In 2013, I completed a Bachelor of Science with First Class Honours at Monash University, Australia. My thesis focused on how humans perceive non-linguistic sounds and how these perceptions relate to a sound's mathematical or statistical features. In 2014, I took a sea change from science to pursue my interest in philosophy and ethics, completing a Master of Bioethics. As part of this course, I produced a thesis which analysed the ethics of proposed euthanasia legislation in Australian jurisdictions.
I was awarded a World Health Organization Bioethics Fellowship in 2015, which led to me spending time at the World Health Organization headquarters in Geneva, Switzerland.
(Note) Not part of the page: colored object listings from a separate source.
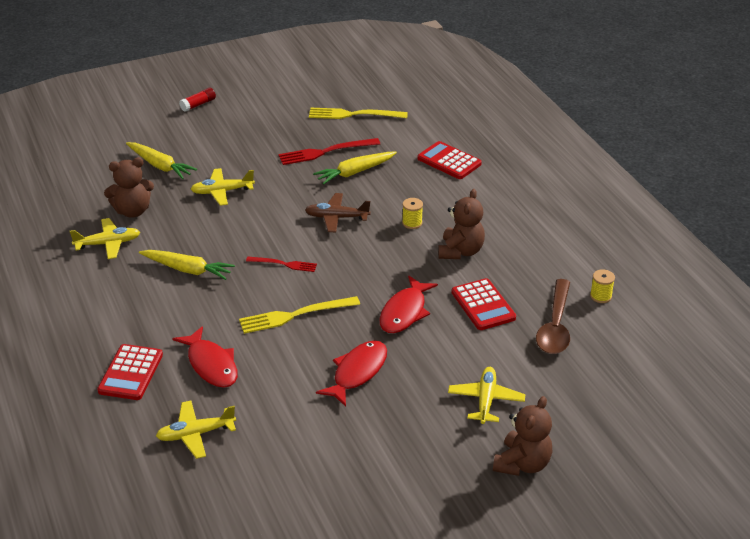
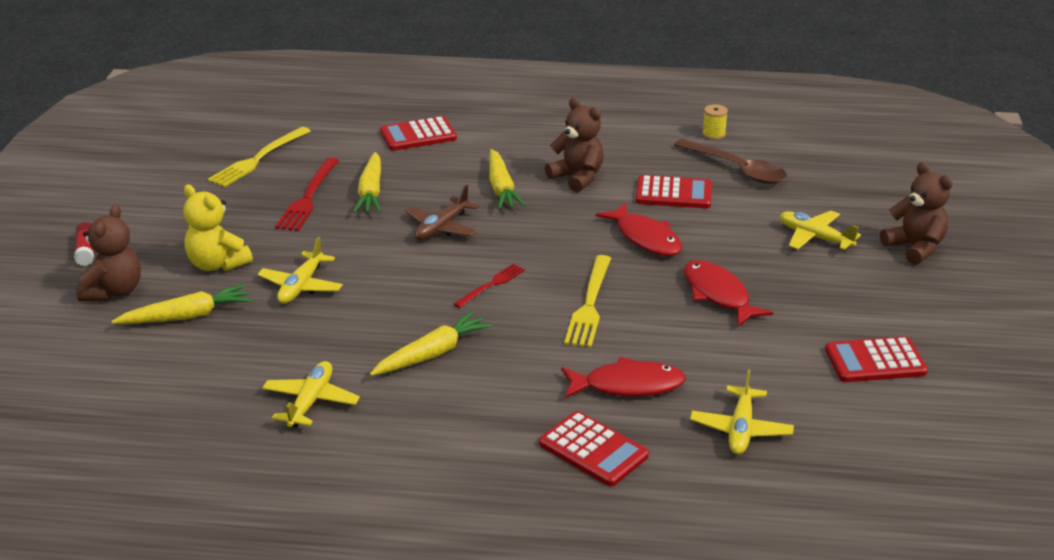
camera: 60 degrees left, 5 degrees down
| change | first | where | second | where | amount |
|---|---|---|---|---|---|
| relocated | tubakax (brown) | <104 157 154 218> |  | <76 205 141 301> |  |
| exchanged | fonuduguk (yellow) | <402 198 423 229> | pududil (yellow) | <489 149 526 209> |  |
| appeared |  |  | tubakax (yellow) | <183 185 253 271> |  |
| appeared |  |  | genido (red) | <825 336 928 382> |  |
There I contributed towards bioethical analysis of the Ebola epidemic response in West Africa.
In late 2015, I began a Master of Philosophy by Research at Monash University, Australia. My thesis focused on electrophysiological signals from neocortex in response to stimuli and trauma, specifically in rat barrel cortex. During this time, I also served as president of the Students of Brain Research Network and co-founded the student body of the Australasian Neuroscience Society, serving as its inaugural chair.
In 2018, I became a PhD student at Okinawa Institute of Science and Technology (OIST) Graduate University, Japan. My current research involves building and evaluating simulated neural networks and artificial intelligence systems.